◆ **Exercise requirements**: After locating the line with "vfov_deg: 39.9" in the entries below, set down exactly that line and each one after it to the end, skipping pictures.
========================
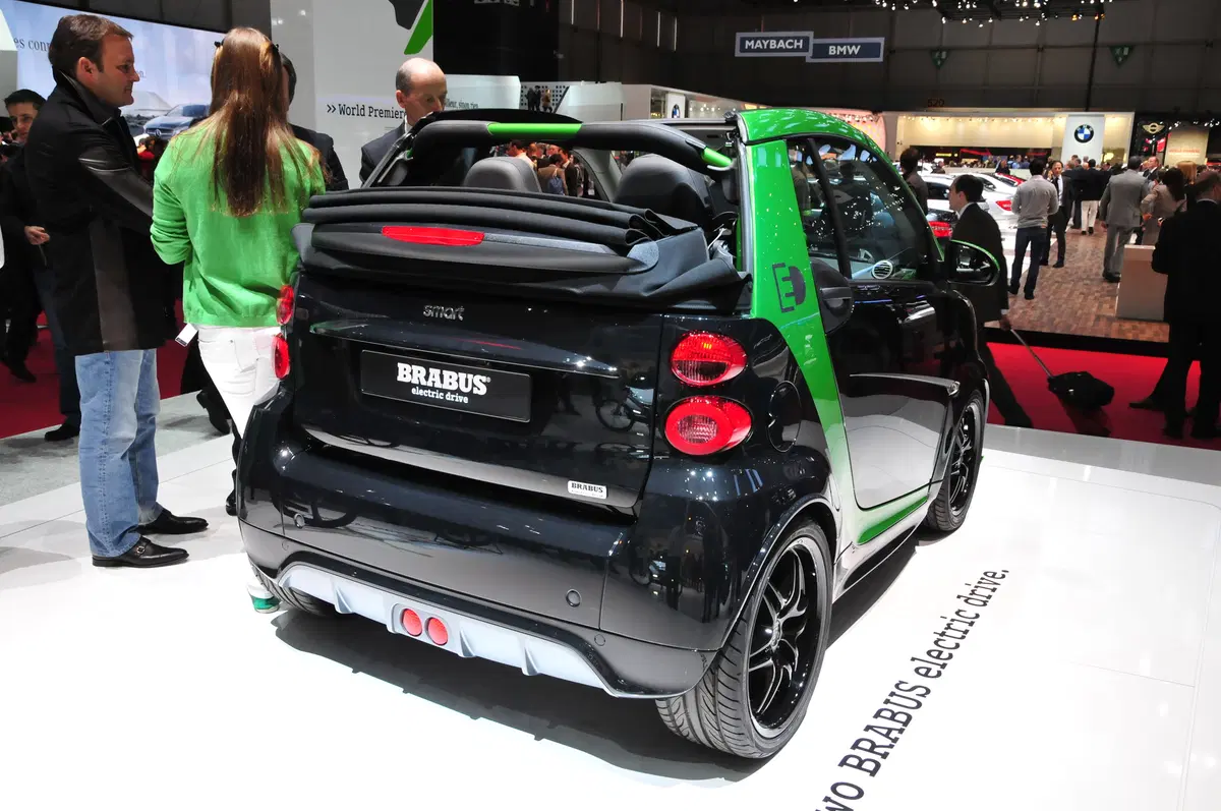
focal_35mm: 33
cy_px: 406
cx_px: 610
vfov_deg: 39.9
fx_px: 1118
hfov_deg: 57.3
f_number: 8
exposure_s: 1/125
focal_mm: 22
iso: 800
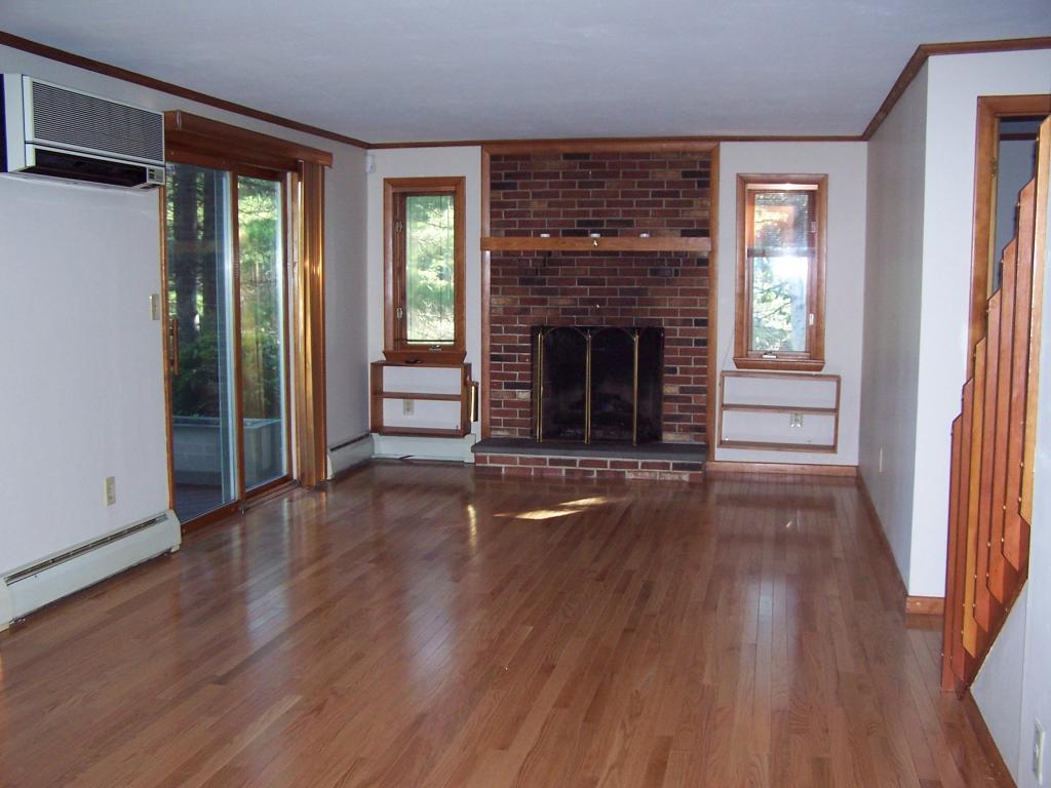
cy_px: 394
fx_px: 1154
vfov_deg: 37.7
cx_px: 526
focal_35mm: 38
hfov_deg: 49.0
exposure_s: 1/60
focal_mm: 6.3
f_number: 2.8
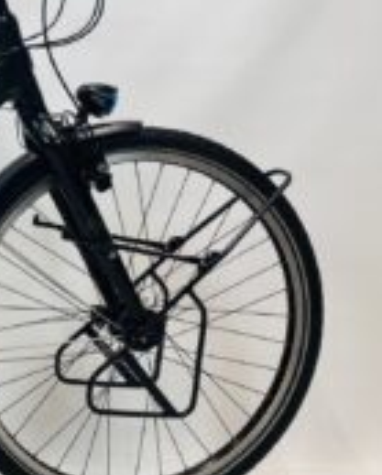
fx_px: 930
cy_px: 148
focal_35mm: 66
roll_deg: +0.1
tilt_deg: -3.9
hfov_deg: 20.3
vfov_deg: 28.4
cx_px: -170
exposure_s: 1/100
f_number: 1.8
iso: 40
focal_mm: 4.25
========================
◆ **Written response**:
vfov_deg: 39.9
fx_px: 1118
hfov_deg: 57.3
f_number: 8
exposure_s: 1/125
focal_mm: 22
iso: 800
cy_px: 394
fx_px: 1154
vfov_deg: 37.7
cx_px: 526
focal_35mm: 38
hfov_deg: 49.0
exposure_s: 1/60
focal_mm: 6.3
f_number: 2.8
fx_px: 930
cy_px: 148
focal_35mm: 66
roll_deg: +0.1
tilt_deg: -3.9
hfov_deg: 20.3
vfov_deg: 28.4
cx_px: -170
exposure_s: 1/100
f_number: 1.8
iso: 40
focal_mm: 4.25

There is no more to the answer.